I've been looking for a convenient way to highlight changes between subversion revisions of my Latex document in the generated PDF. I am working on a reasonably complex document that pulls together various .tex files. By virtue of using multiple \input{}
s, latexdiff-svn doesn't seem to offer a solution. texdiff, despite being more amenable to multi-file documents, unfortunately doesn't have the necessary magic in place to handle SVN diffs.
I have hacked together a solution which works for me, but I'm wondering if there's something more coherent that I've missed.
My solution is a fairly short script which does the following:
- Given a revision number, ask SVN for all the files that have changed between then and HEAD.
- Export only those files to a temporary location, and run texdiff between the exported copy and the working copy.
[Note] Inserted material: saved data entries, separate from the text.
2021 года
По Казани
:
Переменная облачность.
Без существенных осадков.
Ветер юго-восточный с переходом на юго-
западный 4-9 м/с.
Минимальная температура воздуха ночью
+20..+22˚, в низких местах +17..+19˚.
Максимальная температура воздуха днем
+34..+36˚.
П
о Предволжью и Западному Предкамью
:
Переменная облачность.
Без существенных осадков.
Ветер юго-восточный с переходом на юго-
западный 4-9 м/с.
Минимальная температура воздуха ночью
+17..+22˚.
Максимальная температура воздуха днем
- Build another temporary directory, which stores either the output from texdiff or, if no changes were made, a copy of the working copy. The directory contains all the .tex files I need to build my document. A little sed ensures all
\input{}
commands point to the correct (i.e., temporary) location.
This does the trick! But, a solution that hooks directly into svn diff would be much neater. I played around earlier with svn wdiff and tried to hook it directly into texdiff, but I gave up on it when I realised I was breaking all the nice bracket matching that texdiff does. My searches have otherwise proved fruitless. Although I'm happy with my solution, does anyone know a neater way to achieve what I want?